The same is true at Baltimore Washington Medical Center in Glen Burnie, where the emergency department was expanded in 1999. The staff there treats 90,000 people a year, 50 percent more than the capacity for which it was designed.

The county's two hospitals are in the midst of major expansions meant to meet growing demand by greatly increasing their capacity and offering new services.

AAMC is opening a parking garage with more than 400 spaces next week as part of its $424 million "Vision 2010." In addition to the new garage and an Ambulatory Services Pavilion, where many affiliated doctors will move their outpatient practices, the hospital will build a new emergency room and a seven-story tower with 50 private rooms and eight more operating rooms.

Martin L. "Chip" Doordan, president and chief executive officer of Anne Arundel Health System, the nonprofit organization that runs AAMC, attributed much of the growth to age demographics.

"The baby boomers are coming of age where they're going to require a lot more care," he said.

At the same time, more people are choosing to give birth at the hospital. AAMC is second in the state for annual births, with its 5,500 deliveries trailing only Shady Grove Adventist in Montgomery County. In addition to the $17 million neonatal intensive care unit built last year, the hospital is adding a pediatric care unit to its new emergency room.

Baltimore Washington Medical Center is adding an obstetrics unit as part its $117 million project to expand its emergency room, build a six-story glass tower and add 111 private rooms for a total of 40 new beds by next year.

A segment of the new emergency room with 17 new rooms will be completed next week, bringing the total number of rooms to 63. The entire expanded facility is expected to be completed by July.

"With the expansion of Fort Meade, a lot of new homes are coming. We saw the need for meeting the demand," hospital spokeswoman Allison Eatough said.

Both hospitals have had to adjust to avoid interrupting patient care.

AAMC has temporarily relocated its emergency room entrance and triage area, and Baltimore Washington Medical Center has built barriers to keep construction debris from contaminating patients' space.

"They've done a great job in containing the noise," said Dr. Neel Vibhakar, assistant director of the BWMC emergency room.

He said his staff has kept the waiting time low, at an average of 22 minutes per patient but that that the expanded facility, with an annual capacity to treat more than 100,000 rather than the current 60,000, will lead to major improvement.

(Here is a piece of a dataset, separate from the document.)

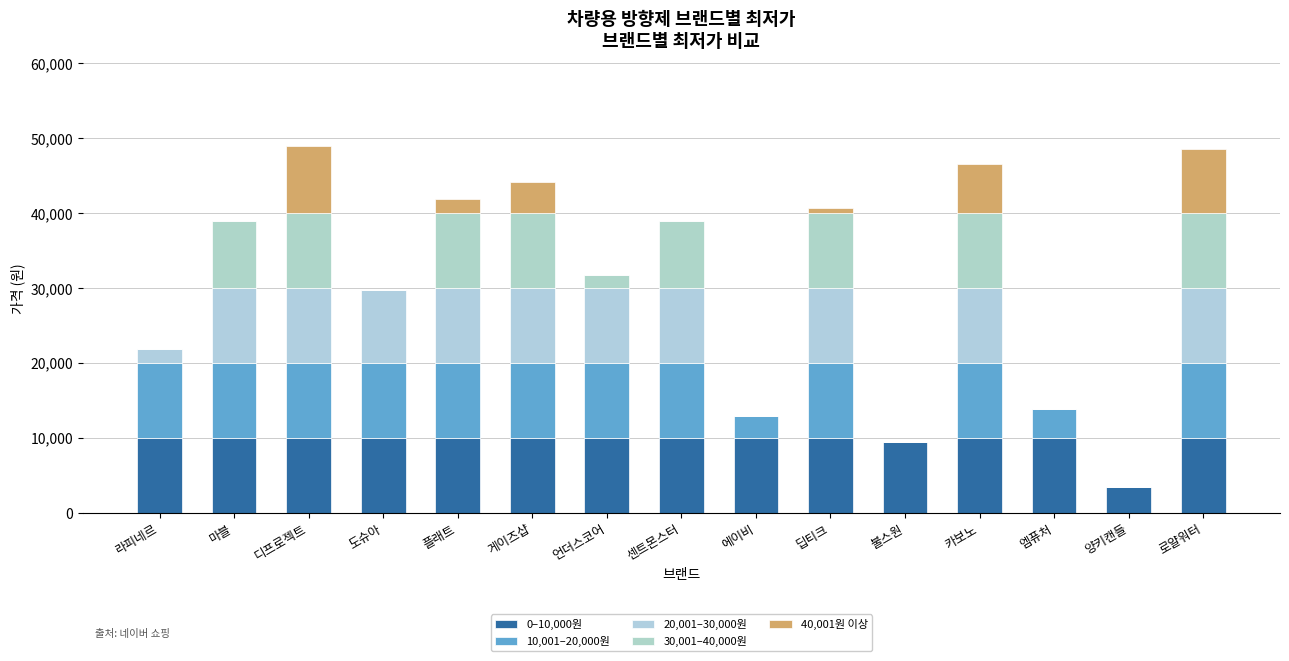

How many distinct data groups are displayed?

5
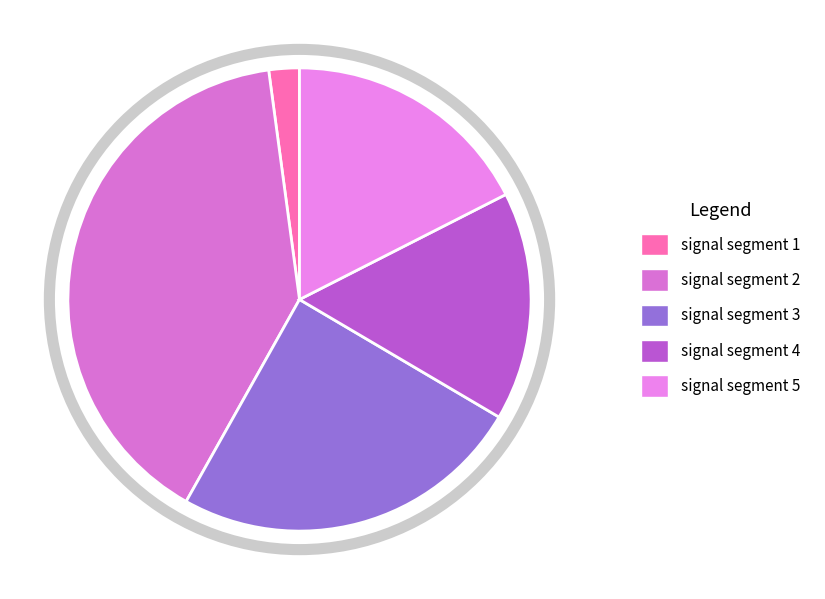

To the nearest percent, what portion does signal segment 5 represent?

18%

"The expansion will tremendously help our patients in getting seen quicker," he said.

Construction at BWMC is slightly ahead of schedule, partly because of the mild winter, said Bruce Seeley, director of facilities engineering.

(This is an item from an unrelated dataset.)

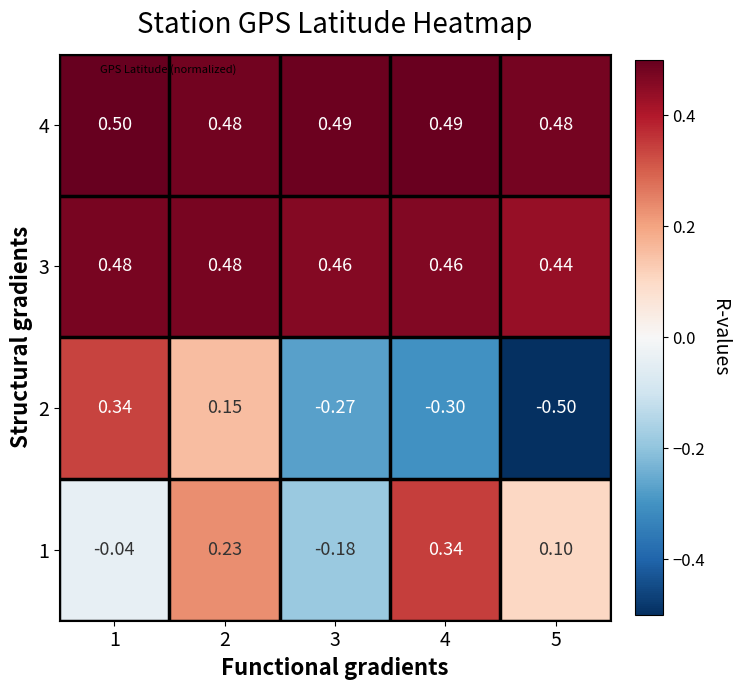

Is the value of 2 at 5 greater than the value of 1 at 5?

No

AAMC plans to do its work in stages. With the new garage open, it has churned up the old surface lot to make way for the Ambulatory Services Pavilion. In the final phase, it will add the tower and new emergency room along with more parking.

The hospitals have built flexibility into their expansions to prepare for additional growth. Some of the floors in each hospital's tower will be empty shells ready to complete when the need arises.

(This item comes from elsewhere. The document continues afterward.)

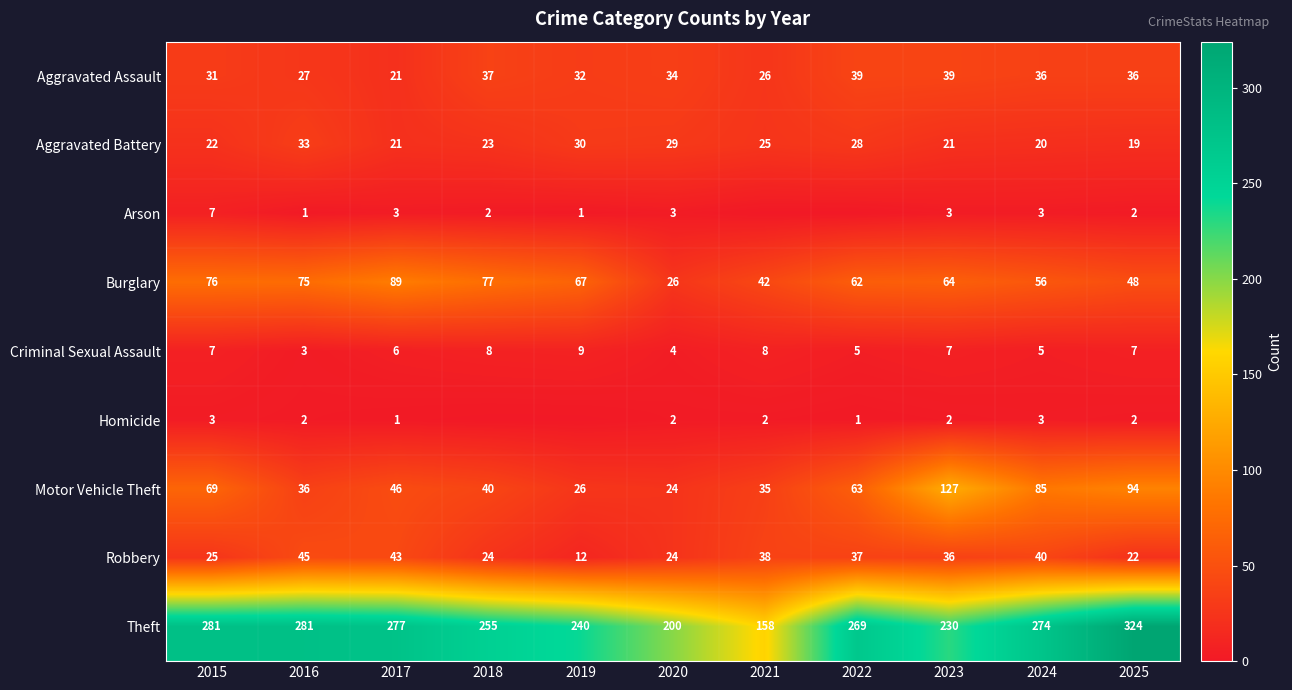

Count the number of data series in this chart.

9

The state limits the hospitals' freedom to expand beyond their projected capacity, partly to guard against their drawing patients away from other hospitals.

"What we want to make sure of is that there is capacity to meet need, but we don't want more capacity than is necessary," said Pam Barclay, a director at the Maryland Health Care Commission.

Officials at both hospitals said they are drawing more people from the surrounding region, due to their specialty care and the quality of their emergency rooms. Neither emergency room turns away patients, regardless of their ability to pay.

"We are the safety net for the community," Mooradian said, adding, "Our volumes dictate what we do, we don't dictate our volumes."

Neither expansion will address the lack of cardiac surgery services in the county. Cardiologists at both hospitals can perform emergency angioplasty but must send patients with more complex needs to other hospitals, sometimes by helicopter. They also cannot perform elective heart surgeries, although Barclay said both hospitals are seeking approval to start doing them.

Doordan predicted the expansion process will continue both at the main hospital and through the diagnostics centers they are adding throughout the county.

"In the foreseeable future, there are a lot more needs of the folks than we possibly can take care of," he said.